- Location: King County, Washington
- Coordinates: 47°46′25″N 122°04′06″W﻿ / ﻿47.7735290°N 122.0683272°W
- Catchment area: 2,419 acres (979 ha)
- Basin countries: United States
- Surface area: 18 acres (7.3 ha)
- Average depth: 17 ft (5.2 m)
- Max. depth: 28 ft (8.5 m)
- Surface elevation: 259 ft (79 m)

= Paradise Lake (Washington) =

Lake in King County, Washington, USA

Paradise Lake is a small freshwater lake in the north of King County, Washington, USA, located two miles east of Woodinville. The lake has no public access boat launch. It feeds into Bear Creek, which flows towards the Sammamish River at Redmond.
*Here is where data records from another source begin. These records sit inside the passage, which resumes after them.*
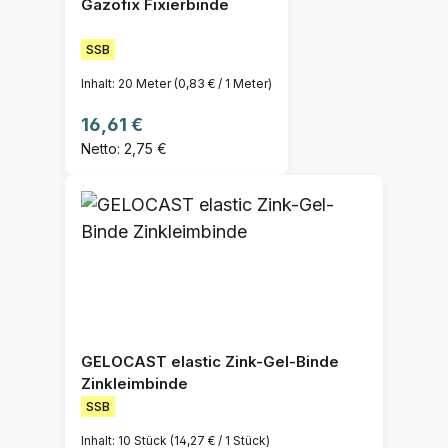
Gazofix Fixierbinde
SSB
Inhalt:
20 Meter
(0,83 € / 1 Meter)
Regulärer Preis:
16,61 €
Netto: 2,75 €
GELOCAST elastic Zink-Gel-Binde
Zinkleimbinde
SSB
Inhalt:
10 Stück
(14,27 € / 1 Stück)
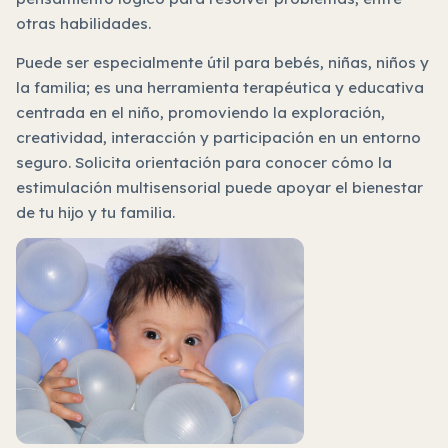
otras habilidades.
Puede ser especialmente útil para bebés, niñas, niños y
la familia; es una herramienta terapéutica y educativa
centrada en el niño, promoviendo la exploración,
creatividad, interacción y participación en un entorno
seguro. Solicita orientación para conocer cómo la
estimulación multisensorial puede apoyar el bienestar
de tu hijo y tu familia.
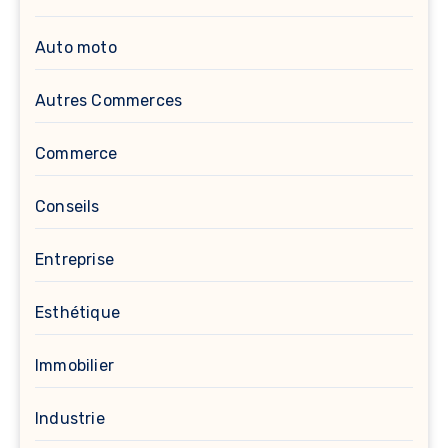
Auto moto
Autres Commerces
Commerce
Conseils
Entreprise
Esthétique
Immobilier
Industrie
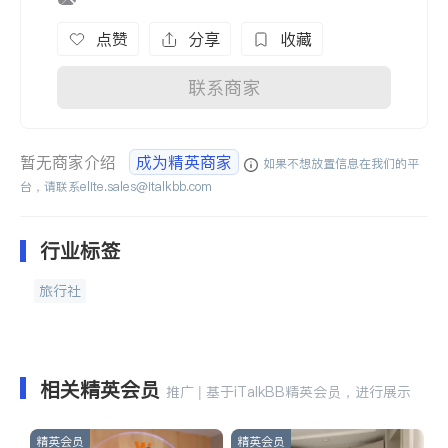
点赞
分享
收藏
联系商家
暂无商家介绍
成为精英商家
如果不想放置信息在我们的平
台，请联系
elite.sales@italkbb.com
行业标签
旅行社
相关精英会员
推广 | 基于iTalkBB精英会员，进行展示
精英会员
精英会员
Fish in the lake include cutthroat trout, rainbow trout, and sockeye salmon as well as rock bass, pumpkinseed, walleye, largemouth bass, smallmouth bass, northern pike and yellow perch. A fishing license is required.

The lake was formerly used to raise non-native bullfrogs (Rana catesbeiana) for the restaurant industry, and a high population of bullfrogs remains. The lake is also home to a very rare species of mollusk, Valvata mergella, collected by W. J. Eyerdam in 1941, B. R. Bales in 1958, and T. J. Frest and E. J. Johannes in 1995.

Water quality in the lake was classified as eutrophic by the King County Department of Natural Resources and Parks in 2003. The water was monitored by volunteers between 1996 and 2008. The water temperature was found to vary between 4 °C and 22 °C and thermal stratification during the summer was found to be stable. Two significant peaks in the algae population were detected, predominantly Dinobryon and other chrysophytes, in late May and in late September. Other species detected include several cryptophyte species and the diatom Asterionella formosa. Phosphorus content was found to be significantly higher in the depths through sedimentary release.